Иван Иванович Гоманьков, бывший контрразведчик, а ныне начальник службы безопасности крупного банка, знал, что два человека на земле — врач и Гусин — думают о нём не так, как думает о себе он сам и остальные люди. Они ошибочно полагают, что у него проблемы с алкоголем. Чушь. У трезвенника не может быть проблем со спиртным. Те двое с больной головы перекладывали на здоровую. Врач, тот вообще ни разу не просыхал.
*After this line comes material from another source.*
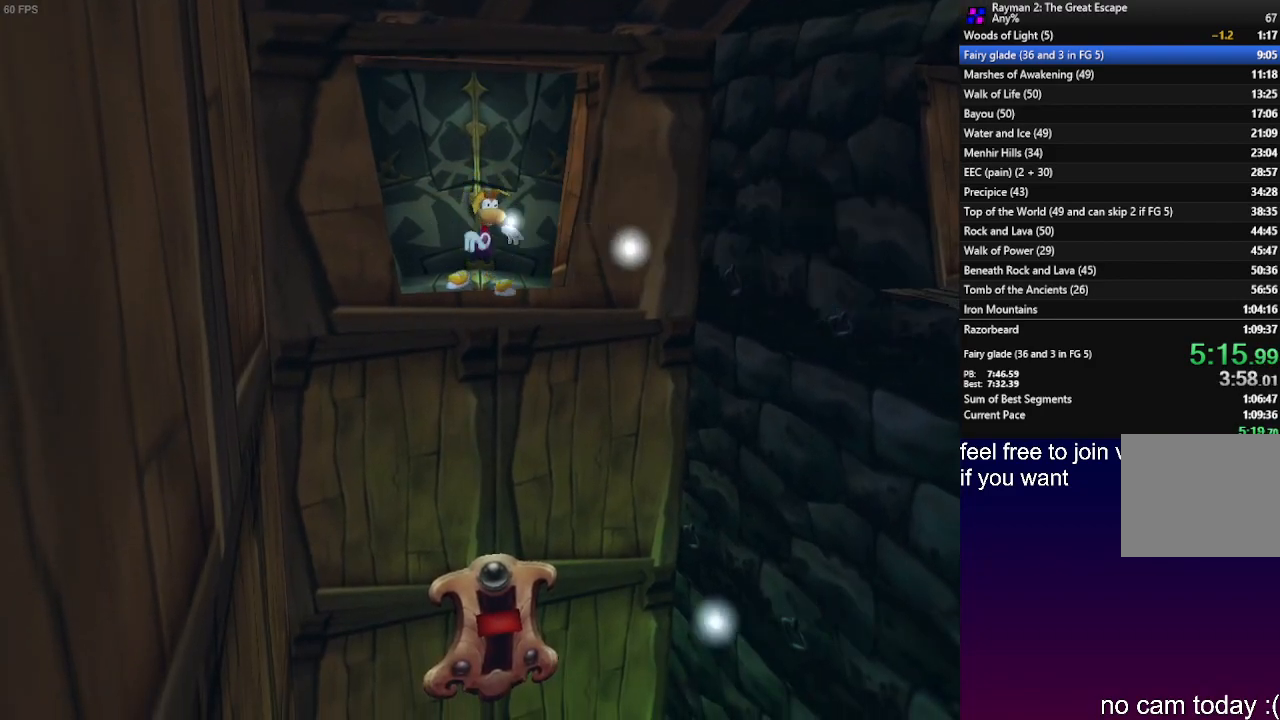
{"buttons": [], "left_stick": "up", "right_stick": "center", "events": [[33, "SQUARE", "down"], [100, "left_stick", "center"], [117, "SQUARE", "up"], [333, "left_stick", "up"]]}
Сам стакан примет и Гоманькова начинает выводить из эскалации. Алкоголик — это тот, кто пьёт больше своего врача. А врач Ивана Ивановича явно пил на порядок больше. На том и сошлись.

Гусин — тоже не святой. В понедельник на работу с красным носом всегда приходил. Кстати, и в остальные дни недели тоже частенько. Руки у него ещё нередко тряслись. И эти люди будут говорить, что он, Гоманьков, алкоголик. Видяй соломицу в оке ближнего, не зрят в своем иже бруса.

Все остальные люди, знакомые с Иваном Ивановичем, знали настоящую правду. Она заключалась в том, что слово «алкоголик» к нему было неприменимо по определению. Алкаш — это пьянь подзаборная, а Гоманьков был профессионалом высокого класса, мастером своего дела. Он настолько хорошо освоил теоретические и практические аспекты соответствующей сферы бытия, что мог бы дать сто очков вперед любым докторам наук в области наркологии.

Приём он планировал тщательно, вдумчиво, с любовью и с отменным, тонким, как стебелёк у колокольчика в поле, вкусом. Собирал любые сведения по теме, экспериментировал и добивался результатов. В конце концов создал Систему, позволяющую человеку быть счастливым, успешно функционировать много лет, не снижая потребления рабочего тела. Наоборот, он всё дозы увеличивал. Оставаясь при этом полноценным членом коллектива.

В восемьдесят пятом, в период борьбы с пьянством, было непросто, всякого пришлось хлебнуть. Молодой коммунист даже возглавил общество трезвости по заданию парткома третьего отдела второго главка. Он бы и сейчас мог возглавить. Жаль только партком расформировался. Таких результатов мог добиться только выдающийся разведчик. Гоманьков не без оснований относил себя к этой категории людей. Он был бы Рихардом Зорге. Матой Хари. Абелем. Кононом Молодым. Даже лучше. А его направили в контрразведку, трусы да лифчики щупать. Нет ли там какой бумажки? Ну, ничего, он-то в конце концов показал свой класс. Жалко об этом никто не знает. Кроме доктора и Гусина. Но про Абеля тоже мало кто слышал. До поры до времени. А имена Настоящих Мастеров (Иван Иванович слышал про таких) вообще знает пара-тройка людей или уже никто никогда не узнает, ни одна живая душа. Потому как все умерли и тайну с собой унесли.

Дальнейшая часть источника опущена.